Intelligenza Artificiale: in Italia ancora agli albori. Per il lavoro l’automazione è un’opportunità
Agli albori ma con grandi prospettive il mercato italiano dei progetti di Intelligenza Artificiale. Nel 2018 le imprese hanno speso appena 85 milioni di euro e attualmente solo il 12% delle imprese ha portato a regime almeno un progetto di intelligenza artificiale, mentre quasi una su due non si è ancora mossa ma sta per farlo. Questi alcuni dei risultati emersi dalla ricerca dell’Osservatorio Artificial Intelligence della School of Management del Politecnico di Milano.

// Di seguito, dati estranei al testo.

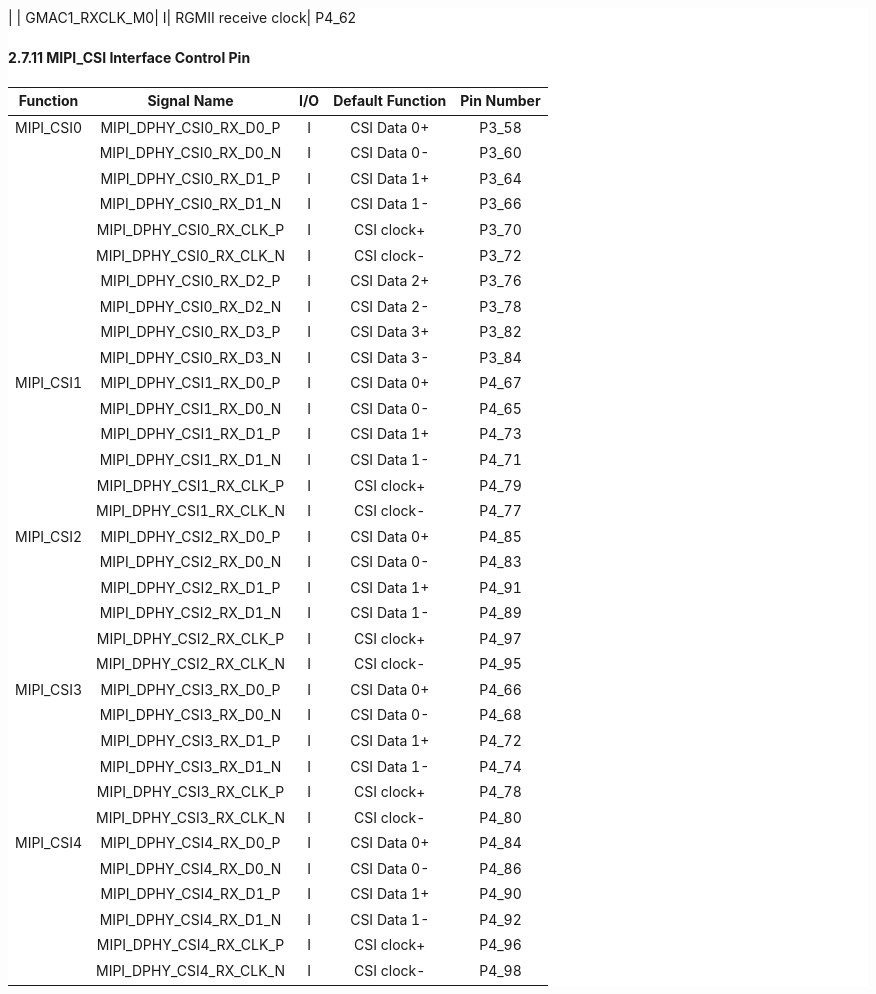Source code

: | | GMAC1\_RXCLK\_M0| I| RGMII receive clock| P4\_62

#### 2.7.11 MIPI\_CSI Interface Control Pin

| **Function**| **Signal Name**| **I/O**| **Default Function**| **Pin Number**
|:----------:|:----------:|:----------:|:----------:|:----------:
| MIPI\_CSI0| MIPI\_DPHY\_CSI0\_RX\_D0\_P| I| CSI Data 0+| P3\_58
| | MIPI\_DPHY\_CSI0\_RX\_D0\_N| I| CSI Data 0-| P3\_60
| | MIPI\_DPHY\_CSI0\_RX\_D1\_P| I| CSI Data 1+| P3\_64
| | MIPI\_DPHY\_CSI0\_RX\_D1\_N| I| CSI Data 1-| P3\_66
| | MIPI\_DPHY\_CSI0\_RX\_CLK\_P| I| CSI clock+| P3\_70
| | MIPI\_DPHY\_CSI0\_RX\_CLK\_N| I| CSI clock-| P3\_72
| | MIPI\_DPHY\_CSI0\_RX\_D2\_P| I| CSI Data 2+| P3\_76
| | MIPI\_DPHY\_CSI0\_RX\_D2\_N| I| CSI Data 2-| P3\_78
| | MIPI\_DPHY\_CSI0\_RX\_D3\_P| I| CSI Data 3+| P3\_82
| | MIPI\_DPHY\_CSI0\_RX\_D3\_N| I| CSI Data 3-| P3\_84
| MIPI\_CSI1| MIPI\_DPHY\_CSI1\_RX\_D0\_P| I| CSI Data 0+| P4\_67
| | MIPI\_DPHY\_CSI1\_RX\_D0\_N| I| CSI Data 0-| P4\_65
| | MIPI\_DPHY\_CSI1\_RX\_D1\_P| I| CSI Data 1+| P4\_73
| | MIPI\_DPHY\_CSI1\_RX\_D1\_N| I| CSI Data 1-| P4\_71
| | MIPI\_DPHY\_CSI1\_RX\_CLK\_P| I| CSI clock+| P4\_79
| | MIPI\_DPHY\_CSI1\_RX\_CLK\_N| I| CSI clock-| P4\_77
| MIPI\_CSI2| MIPI\_DPHY\_CSI2\_RX\_D0\_P| I| CSI Data 0+| P4\_85
| | MIPI\_DPHY\_CSI2\_RX\_D0\_N| I| CSI Data 0-| P4\_83
| | MIPI\_DPHY\_CSI2\_RX\_D1\_P| I| CSI Data 1+| P4\_91
| | MIPI\_DPHY\_CSI2\_RX\_D1\_N| I| CSI Data 1-| P4\_89
| | MIPI\_DPHY\_CSI2\_RX\_CLK\_P| I| CSI clock+| P4\_97
| | MIPI\_DPHY\_CSI2\_RX\_CLK\_N| I| CSI clock-| P4\_95
| MIPI\_CSI3| MIPI\_DPHY\_CSI3\_RX\_D0\_P| I| CSI Data 0+| P4\_66
| | MIPI\_DPHY\_CSI3\_RX\_D0\_N| I| CSI Data 0-| P4\_68
| | MIPI\_DPHY\_CSI3\_RX\_D1\_P| I| CSI Data 1+| P4\_72
| | MIPI\_DPHY\_CSI3\_RX\_D1\_N| I| CSI Data 1-| P4\_74
| | MIPI\_DPHY\_CSI3\_RX\_CLK\_P| I| CSI clock+| P4\_78
| | MIPI\_DPHY\_CSI3\_RX\_CLK\_N| I| CSI clock-| P4\_80
| MIPI\_CSI4| MIPI\_DPHY\_CSI4\_RX\_D0\_P| I| CSI Data 0+| P4\_84
| | MIPI\_DPHY\_CSI4\_RX\_D0\_N| I| CSI Data 0-| P4\_86
| | MIPI\_DPHY\_CSI4\_RX\_D1\_P| I| CSI Data 1+| P4\_90
| | MIPI\_DPHY\_CSI4\_RX\_D1\_N| I| CSI Data 1-| P4\_92
| | MIPI\_DPHY\_CSI4\_RX\_CLK\_P| I| CSI clock+| P4\_96
| | MIPI\_DPHY\_CSI4\_RX\_CLK\_N| I| CSI clock-| P4\_98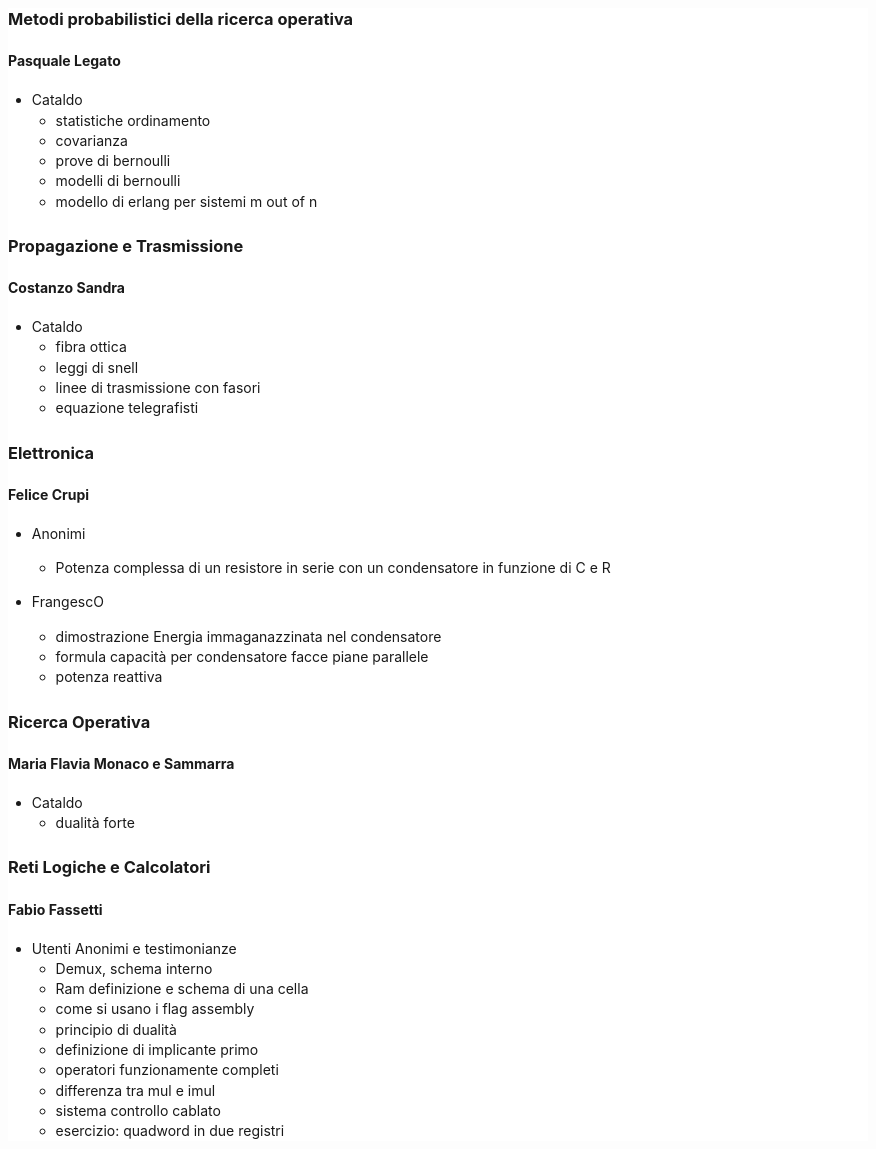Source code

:### Metodi probabilistici della ricerca operativa

#### Pasquale Legato

- Cataldo 
  - statistiche ordinamento 
  - covarianza 
  - prove di bernoulli
  - modelli di bernoulli
  - modello di erlang per sistemi m out of n

### Propagazione e Trasmissione

#### Costanzo Sandra

- Cataldo 
  - fibra ottica 
  - leggi di snell
  - linee di trasmissione con fasori 
  - equazione telegrafisti

### Elettronica

#### Felice Crupi

- Anonimi
  
  - Potenza complessa di un resistore in serie con un condensatore in funzione di C e R 

- FrangescO 
  
  - dimostrazione Energia immaganazzinata nel condensatore 
  - formula capacità per condensatore facce piane parallele
  - potenza reattiva

### Ricerca Operativa

#### Maria Flavia Monaco e Sammarra

- Cataldo 
  - dualità forte

### Reti Logiche e Calcolatori

#### Fabio Fassetti

- Utenti Anonimi e testimonianze
  - Demux, schema interno
  - Ram definizione e schema di una cella
  - come si usano i flag assembly 
  - principio di dualità 
  - definizione di implicante primo
  - operatori funzionamente completi
  - differenza tra mul e imul
  - sistema controllo cablato
  - esercizio: quadword in due registri

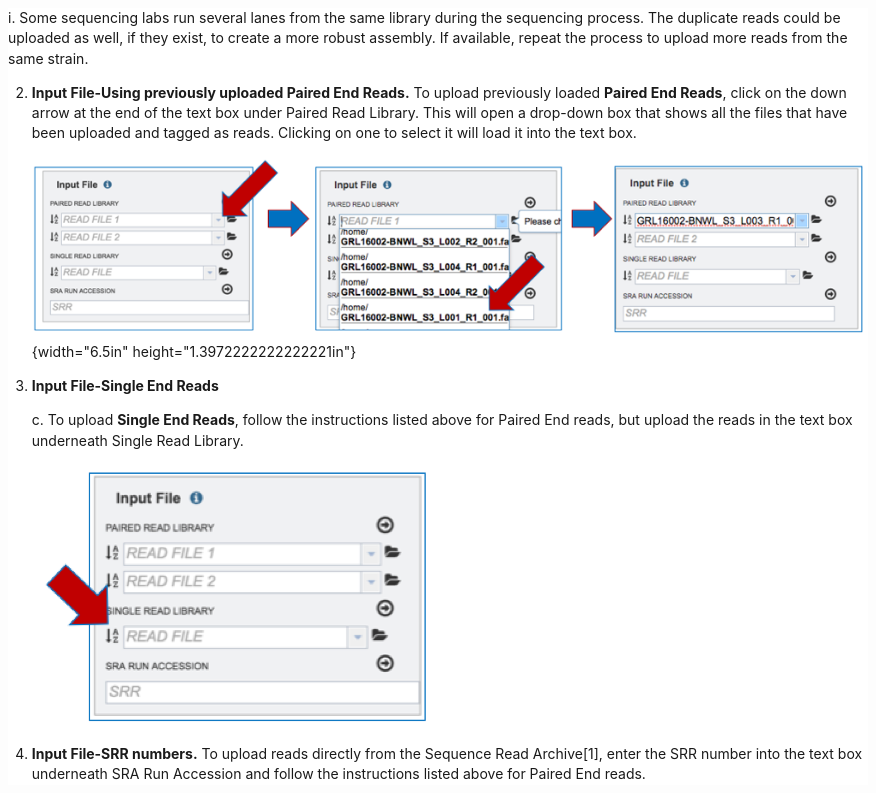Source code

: i.  Some sequencing labs run several lanes from the same library during
    the sequencing process. The duplicate reads could be uploaded as
    well, if they exist, to create a more robust assembly. If available,
    repeat the process to upload more reads from the same strain.



2.  **Input File-Using previously uploaded Paired End Reads.** To upload
    previously loaded **Paired End Reads**, click on the down arrow at
    the end of the text box under Paired Read Library. This will open a
    drop-down box that shows all the files that have been uploaded and
    tagged as reads. Clicking on one to select it will load it into the
    text box.

    ![](images/image12.png){width="6.5in" height="1.3972222222222221in"}



2.  **Input File-Single End Reads**

    c.  To upload **Single End Reads**, follow the instructions listed
        above for Paired End reads, but upload the reads in the text box
        underneath Single Read Library.

    ![image](images/image13.png)

3.  **Input File-SRR numbers.** To upload reads directly from the
    Sequence Read Archive\[1\], enter the SRR number into the text box
    underneath SRA Run Accession and follow the instructions listed
    above for Paired End reads.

Imprese italiane e Intelligenza artificiale: prevale la confusione
Le imprese italiane hanno una visione ancora confusa delle opportunità dell’Artificial Intelligence. Ben il 58% delle aziende prese a riferimento dalla ricerca associa l’IA ad una tecnologia capace di replicare completamente la mente umana, il 35% a tecniche come il Machine Learning, il 31% ai soli assistenti virtuali, mentre solo il 14 ha compreso che l’AI mira a replicare specifiche capacità tipiche dell’essere umano (la visione prevalente nella comunità scientifica). L’Artificial Intelligence è una sfida in cui in Italia ancora pochi si sono già cimentati: solo il 12% delle aziende intervistate ha un progetto a regime, l’8% è in fase di implementazione, mentre il 31 ha in corso dei progetti pilota e il 21 ha invece stanziato del budget per concretizzare un’idea progettuale. Poco meno di un terzo delle imprese associa in modo esplicito l’Artificial Intelligence ad uno dei suoi principali campi di applicazione, dimostrando una conoscenza circoscritta del fenomeno. Tra questi, la maggioranza identifica con AI il concetto di assistenti virtuali (31%), poi la capacità di formulazione (12%) e comprensione (9%) del testo, le auto a guida autonoma (9%) e l’estrazione di informazioni dalle immagini). Infine, solo il 7% ha colto che l’AI è un bersaglio mobile, ovvero come evolva il concetto di “intelligenza” ogniqualvolta vengano conseguiti dei successi dalla comunità scientifica in un ambito specifico. “La ricerca evidenzia un mercato dinamico ma ancora agli albori, caratterizzato da una scarsa consapevolezza da parte delle imprese delle opportunità dell’Artificial Intelligence” affermano Nicola Gatti, Giovanni Miragliotta e Alessandro Piva, Direttori dell’Osservatorio Artificial Intelligence. “Tra le imprese italiane prevale per lo più una visione dell’Artificial Intelligence ancora influenzata dai media – dice Alessandro Piva, Direttore dell’Osservatorio Artificial Intelligence – dove prevale una pioggia di stimoli tipico delle fasi di hype che caratterizzano i nuovi trend innovativi, e non una visione informata e consapevole delle potenzialità e del percorso che trasferisce la ricerca in applicazioni”.
Intelligenza artificiale opportunità di lavoro
Ma a parte la confusione c’è un dato che emerge dalla ricerca e che deve far riflettere: l’Artificial Intelligence deve considerarsi più come un’opportunità che una minaccia. Se 3,6 milioni di posti di lavoro equivalenti potranno essere sostituiti nei prossimi 15 anni dalle macchine, nello stesso periodo a causa della riduzione dell’offerta di lavoro (principalmente per questioni demografiche) e l’incremento di domanda si stima un deficit di circa 4,7 milioni di posti di lavoro nel Paese, da cui emerge un disavanzo positivo di circa 1,1 milioni di posti. In questo scenario di progressiva riduzione della forza lavoro – si legge nella ricerca – l’AI appare non solo come una opportunità, ma come una necessità per mantenere gli attuali livelli di benessere economico e sociale, riducendo i costi assistenziali necessari a mantenere gli standard di vita, creando nuovi lavori a maggiore valore, per avvicinarsi all’1,5 di tasso medio annuo di crescita della produttività che sarebbe necessario, nei prossimi 15 anni, per mantenere invariato l’attuale equilibrio socioeconomico del sistema assistenziale-previdenziale del nostro Paese.